Obama pledged to renew a five-year aid package set to expire in September that has been providing $660 million a year, and provide another $1 billion in loan guarantees to Jordan.
“The people of Jordan have been very generous” in taking in Syrian refugees, Obama told reporters at the start of a meeting with Abdullah. “It puts a great strain on the resources of Jordan.”
While announcing the continued financial support, Obama said the two would press for a political solution to the crisis in Syria that drives the refugees into Jordan. “Both of us recognize that you can’t just treat the symptoms,” Obama said.
The king referred to the generous support of the United States. "The leadership the United States has shown has been critical," he said.

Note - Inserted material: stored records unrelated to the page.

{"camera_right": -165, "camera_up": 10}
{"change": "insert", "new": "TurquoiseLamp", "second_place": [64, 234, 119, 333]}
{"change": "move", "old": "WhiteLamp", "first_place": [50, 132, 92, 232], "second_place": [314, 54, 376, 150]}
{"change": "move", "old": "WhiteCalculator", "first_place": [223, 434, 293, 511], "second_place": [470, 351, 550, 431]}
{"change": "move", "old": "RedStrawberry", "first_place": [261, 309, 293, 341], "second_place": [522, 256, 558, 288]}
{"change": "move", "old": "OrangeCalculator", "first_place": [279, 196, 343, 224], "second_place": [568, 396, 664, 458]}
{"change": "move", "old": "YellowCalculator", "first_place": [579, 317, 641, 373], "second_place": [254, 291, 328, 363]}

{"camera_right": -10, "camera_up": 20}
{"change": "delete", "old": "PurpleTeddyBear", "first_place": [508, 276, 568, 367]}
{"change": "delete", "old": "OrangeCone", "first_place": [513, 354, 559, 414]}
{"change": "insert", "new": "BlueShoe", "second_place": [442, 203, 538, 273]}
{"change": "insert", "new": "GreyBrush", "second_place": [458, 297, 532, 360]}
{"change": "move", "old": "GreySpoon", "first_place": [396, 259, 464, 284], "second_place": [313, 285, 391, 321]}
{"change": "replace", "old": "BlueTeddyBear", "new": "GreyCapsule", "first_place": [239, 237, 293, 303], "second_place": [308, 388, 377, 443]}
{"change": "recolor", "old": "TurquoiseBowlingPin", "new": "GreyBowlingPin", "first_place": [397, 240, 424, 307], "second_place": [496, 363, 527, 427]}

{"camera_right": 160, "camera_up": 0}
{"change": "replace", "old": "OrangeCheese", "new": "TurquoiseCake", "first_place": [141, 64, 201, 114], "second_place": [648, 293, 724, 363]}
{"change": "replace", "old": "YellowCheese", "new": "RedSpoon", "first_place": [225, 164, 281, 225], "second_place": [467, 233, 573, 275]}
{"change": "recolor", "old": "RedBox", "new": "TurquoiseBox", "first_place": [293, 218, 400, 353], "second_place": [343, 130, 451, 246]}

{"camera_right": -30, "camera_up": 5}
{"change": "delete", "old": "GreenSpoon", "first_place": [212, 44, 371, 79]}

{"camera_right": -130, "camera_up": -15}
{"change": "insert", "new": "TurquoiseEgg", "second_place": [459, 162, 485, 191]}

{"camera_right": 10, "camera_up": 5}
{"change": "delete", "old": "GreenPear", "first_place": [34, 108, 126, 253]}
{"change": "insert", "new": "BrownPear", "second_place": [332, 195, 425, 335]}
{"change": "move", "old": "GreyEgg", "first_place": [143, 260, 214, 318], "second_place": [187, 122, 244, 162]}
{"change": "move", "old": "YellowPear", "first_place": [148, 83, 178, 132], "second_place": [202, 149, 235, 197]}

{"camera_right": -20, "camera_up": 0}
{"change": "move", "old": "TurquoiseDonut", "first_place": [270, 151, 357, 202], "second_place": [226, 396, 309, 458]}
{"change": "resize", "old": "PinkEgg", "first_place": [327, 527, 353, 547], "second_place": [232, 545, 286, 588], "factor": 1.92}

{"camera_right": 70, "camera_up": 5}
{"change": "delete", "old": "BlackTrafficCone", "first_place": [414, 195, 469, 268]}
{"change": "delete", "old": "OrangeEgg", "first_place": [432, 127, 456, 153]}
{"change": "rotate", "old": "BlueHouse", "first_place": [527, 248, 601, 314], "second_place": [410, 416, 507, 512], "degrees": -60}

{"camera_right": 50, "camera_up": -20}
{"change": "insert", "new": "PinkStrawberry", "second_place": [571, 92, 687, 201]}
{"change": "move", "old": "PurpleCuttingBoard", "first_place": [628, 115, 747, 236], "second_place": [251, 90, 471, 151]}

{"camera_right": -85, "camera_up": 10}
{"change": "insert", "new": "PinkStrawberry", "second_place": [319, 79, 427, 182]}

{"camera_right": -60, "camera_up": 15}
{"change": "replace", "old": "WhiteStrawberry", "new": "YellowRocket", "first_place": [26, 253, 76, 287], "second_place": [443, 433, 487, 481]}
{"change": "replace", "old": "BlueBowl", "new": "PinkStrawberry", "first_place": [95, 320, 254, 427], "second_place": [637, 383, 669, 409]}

The United States is the largest donor to Syrian refugees, spending $1.7 billion so far, including millions of dollars to Jordan, according to the U.S. Agency for International Development.
Of the 2.4 million Syrian refugees registered in the region, nearly 600,000 have fled to Jordan, a country with just over 6 million people, according to United Nations High Commissioner for Refugees.
Senior administration officials traveling with Obama said the two leaders discussed U.S. efforts to push other nations to provide assistance and the United Nations Security Council to pass a resolution that would allow the delivery of humanitarian aid.
Obama and Abdullah met behind closed doors at a tony retreat in the desert near Palm Springs Friday night to discuss the continuing problems in Syria and the contentious peace talks between Israelis and Palestinians.
Neither issue – two of Obama’s national security priorities – can be accomplished without the support of Jordan, a key Middle East player and a longtime U.S. ally.
Jon Alterman, director of the Middle East Program at the Center for Strategic and International Studies, said the two nations have a “remarkable and durable partnership” on military, intelligence and diplomatic issues. “We rely on the king of Jordan and he relies on us,” he said.
The Friday night talk capped off days of meetings for Abdullah, who this week visited with Vice President Joe Biden, Secretary of State John Kerry, Defense Secretary Chuck Hagel and leaders on Capitol Hill including House Speaker John Boehner, R-Ohio, and Senate Majority Leader Harry Reid, D-Nev. Syria has topped the agenda in every meeting.
Obama has tried to pivot to other areas of the globe, but the ongoing problems in the Middle East keep drawing his attention back. Next month, he will meet with Israeli Prime Minister Benjamin Netanyahu in Washington and Saudi Arabia’s King Abdullah Bin Abdulaziz Al Saud on a visit to that country.
Obama hosted Abdullah for dinner at Sunnylands, the estate of the late publisher and diplomat Walter Annenberg that has been dubbed “Camp David West.” Obama met with Chinese President Xi Jinping last June at the compound that has long hosted presidents.
Last year, about 1,000 protestors greeted the Chinese leader. Friday’s gathering was expected to be more low-key, with only a handful of activists gathering to oppose the Middle East peace plan. Abdullah, who studied in the United States and Europe, speaks flawless English and is a frequent visitor here, often meeting with film, technology and business leaders and once even touring Northern California on a Harley-Davidson motorcycle. He met earlier in the day with California Gov. Jerry Brown.
The United States hopes Abdullah will help sell a contentious deal between the Palestinians and Israelis on his travels throughout the Middle East, even though some in his own country _ where half are of Palestinian origin _ are skeptical. Kerry has been working for months on a potential agreement that will outline U.S. proposals for a two-state solution in the Middle East.
But Abdullah, experts say, came to the United States primarily to ask for additional aid to care for Syrian refugees.
USAID estimates it will cost Jordan $900 million this year to house the refugees. That will put a further strain on the nation’s economy, which is already facing a $3.2 billion budget deficit.
“They are poor and needy refugees,” said Shibley Telhami, a professor at the University of Maryland and a senior fellow at the Brookings Institution. “They are in desperate need of basic services.”
The United States currently has a five-year agreement to provide Jordan $660 million a year, which includes $360 million in economic support and $300 million in military financing. Senior administration officials would not say how much the new aid package would total.
While visiting Jordan last year, Obama pledged $200 million in aid to Jordan, which has seen a strain in services, including water, electricity, hospitals and schools, from the influx of Syrian refugees.
Congress authorized a $1.25 billion loan guarantee for Jordan last year, essentially making the U.S. responsible for repaying the money should Jordan default, and included up to $150 million in the National Defense Authorization Act for fiscal 2014 to Jordan for security along its border with Syria.
Obama acknowledged this week in a news conference that despite two rounds of talks negotiators are “far from achieving” a resolution to the crisis. But he said international pressure on Syria to account for and relinquish its chemical weapons has started to achieve some progress.